You should add the the action name action_check_restaurants to the actions in your domain file. The action’s run method receives three arguments. You can access the values of slots and the latest message sent by the user using the tracker object, and you can send messages back to the user with the dispatcher object, by calling dispatcher.utter_template, dispatcher.utter_message, or any other rasa_sdk.executor.CollectingDispatcher method.
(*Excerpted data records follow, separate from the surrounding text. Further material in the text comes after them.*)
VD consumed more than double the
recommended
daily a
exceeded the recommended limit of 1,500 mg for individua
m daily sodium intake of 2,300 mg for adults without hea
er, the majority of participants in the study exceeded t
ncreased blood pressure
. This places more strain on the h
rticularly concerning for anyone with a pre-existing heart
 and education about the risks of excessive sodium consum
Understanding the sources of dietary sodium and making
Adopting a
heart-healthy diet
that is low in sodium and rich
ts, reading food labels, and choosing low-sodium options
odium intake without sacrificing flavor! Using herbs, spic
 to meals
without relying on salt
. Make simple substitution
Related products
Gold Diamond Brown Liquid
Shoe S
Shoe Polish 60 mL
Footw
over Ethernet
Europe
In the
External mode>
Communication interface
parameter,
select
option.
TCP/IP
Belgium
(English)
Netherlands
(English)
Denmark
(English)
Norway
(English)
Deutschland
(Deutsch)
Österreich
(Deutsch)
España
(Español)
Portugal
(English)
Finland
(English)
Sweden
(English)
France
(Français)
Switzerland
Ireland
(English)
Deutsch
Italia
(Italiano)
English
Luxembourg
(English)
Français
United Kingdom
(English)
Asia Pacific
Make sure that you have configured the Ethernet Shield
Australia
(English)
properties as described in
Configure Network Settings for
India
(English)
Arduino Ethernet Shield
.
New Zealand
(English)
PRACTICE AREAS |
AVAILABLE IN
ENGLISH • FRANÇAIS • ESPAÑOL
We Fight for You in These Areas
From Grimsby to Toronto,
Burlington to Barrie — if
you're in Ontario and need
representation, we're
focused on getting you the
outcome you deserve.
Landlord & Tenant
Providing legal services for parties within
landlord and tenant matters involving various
Details of the run() method:

Action.run(dispatcher, tracker, domain)

Execute the side effects of this action.

Parameters:
  • dispatcher – the dispatcher which is used to send messages back to the user. Use dipatcher.utter_message() or any other rasa_sdk.executor.CollectingDispatcher method.
  • tracker – the state tracker for the current user. You can access slot values using tracker.get_slot(slot_name), the most recent user message is tracker.latest_message.text and any other rasa_sdk.Tracker property.
  • domain – the bot’s domain
Returns:

A dictionary of rasa_sdk.events.Event instances that is

returned through the endpoint

Return type:

List[Dict[str, Any]]

There is an example of a SlotSet event above, and a full list of possible events in Events.
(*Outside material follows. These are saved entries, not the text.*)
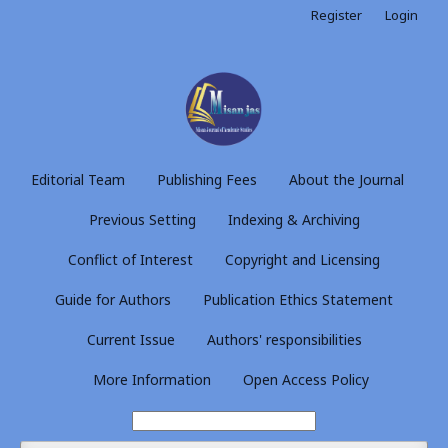
Register
Login
Editorial Team
Publishing Fees
About the Journal
Previous Setting
Indexing & Archiving
Conflict of Interest
Copyright and Licensing
Guide for Authors
Publication Ethics Statement
Current Issue
Authors' responsibilities
More Information
Open Access Policy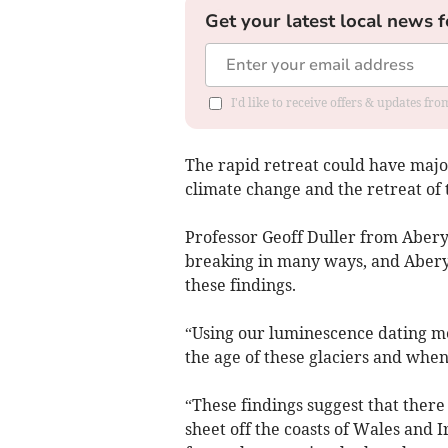
Get your latest local news f
I'd like to receive offers & updates f
The rapid retreat could have majo
climate change and the retreat of 
Professor Geoff Duller from Aberys
breaking in many ways, and Aberys
these findings.
“Using our luminescence dating m
the age of these glaciers and whe
“These findings suggest that there 
sheet off the coasts of Wales and I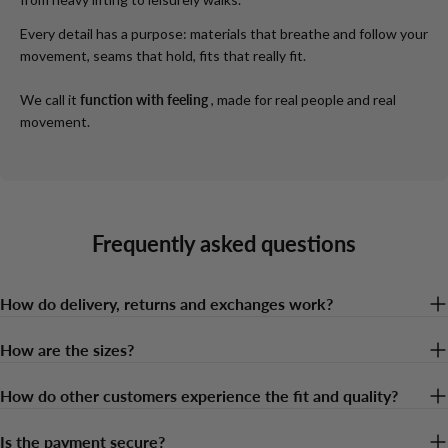
Every detail has a purpose: materials that breathe and follow your
movement, seams that hold, fits that really fit.
We call it
function with feeling
, made for real people and real
movement.
Frequently asked questions
How do delivery, returns and exchanges work?
How are the sizes?
How do other customers experience the fit and quality?
Is the payment secure?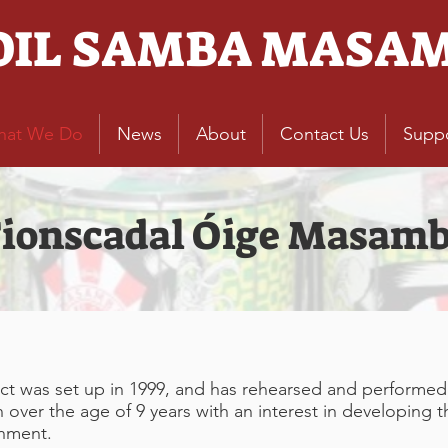
OIL SAMBA MASA
hat We Do
News
About
Contact Us
Supp
ionscadal Óige Masam
 was set up in 1999, and has rehearsed and performed c
ver the age of 9 years with an interest in developing thei
onment.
Execute Actions in Other Code

Rasa will send an HTTP POST request to your server containing information on which action to run. Furthermore, this request will contain all information about the conversation. Action Server shows the detailed API spec.

As a response to the action call from Rasa, you can modify the tracker, e.g. by setting slots and send responses back to the user. All of the modifications are done using events. There is a list of all possible event types in Events.
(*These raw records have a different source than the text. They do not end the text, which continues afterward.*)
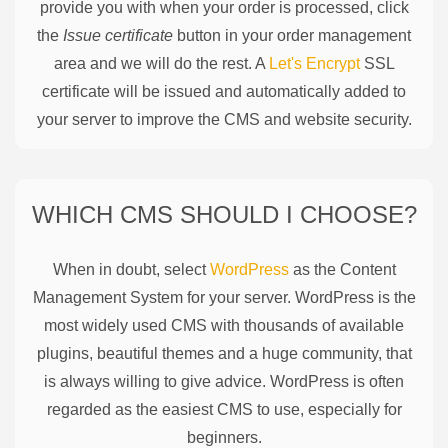
provide you with when your order is processed, click
the
Issue certificate
button in your order management
area and we will do the rest. A
Let's Encrypt
SSL
certificate will be issued and automatically added to
your server to improve the CMS and website security.
WHICH CMS SHOULD I CHOOSE?
When in doubt, select
WordPress
as the Content
Management System for your server. WordPress is the
most widely used CMS with thousands of available
plugins, beautiful themes and a huge community, that
is always willing to give advice. WordPress is often
regarded as the easiest CMS to use, especially for
beginners.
Proactively Reaching Out to the User Using Actions

You may want to proactively reach out to the user, for example to display the output of a long running background operation or notify the user of an external event.

To do so, you can POST to this endpoint , specifying the action which should be run for a specific user in the request body. Use the output_channel query parameter to specify which output channel should be used to communicate the assistant’s responses back to the user. If your message is static, you can define an utter_ action in your domain file with a corresponding template. If you need more control, add a custom action in your domain and implement the required steps in your action server. Any messages which are dispatched in the custom action will be forwarded to the specified output channel.

Proactively reaching out to the user is dependent on the abilities of a channel and hence not supported by every channel. If your channel does not support it, consider using the CallbackInput channel to send messages to a webhook.

Note

Running an action in a conversation changes the conversation history and affects the assistant’s next predictions. If you don’t want this to happen, make sure that your action reverts itself by appending a ActionReverted event to the end of the conversation tracker.

Default Actions

There are eight default actions:

action_listen Stop predicting more actions and wait for user input.
action_restart Reset the whole conversation. Can be triggered during a conversation by entering /restart if the Mapping Policy is included in the policy configuration.
action_default_fallback Undo the last user message (as if the user did not send it and the bot did not react) and utter a message that the bot did not understand. See Fallback Actions.
action_deactivate_form Deactivate the active form and reset the requested slot. See also Handling unhappy paths.
action_revert_fallback_events Revert events that occurred during the TwoStageFallbackPolicy. See Fallback Actions.
action_default_ask_affirmation Ask the user to affirm their intent. It is suggested to overwrite this default action with a custom action to have more meaningful prompts.
action_default_ask_rephrase Ask the user to rephrase their intent.
action_back Undo the last user message (as if the user did not send it and the bot did not react). Can be triggered during a conversation by entering /back if the MappingPolicy is included in the policy configuration.

All the default actions can be overwritten. To do so, add the action name to the list of actions in your domain:

actions:
- action_default_ask_affirmation

Rasa will then call your action endpoint and treat it as every other custom action.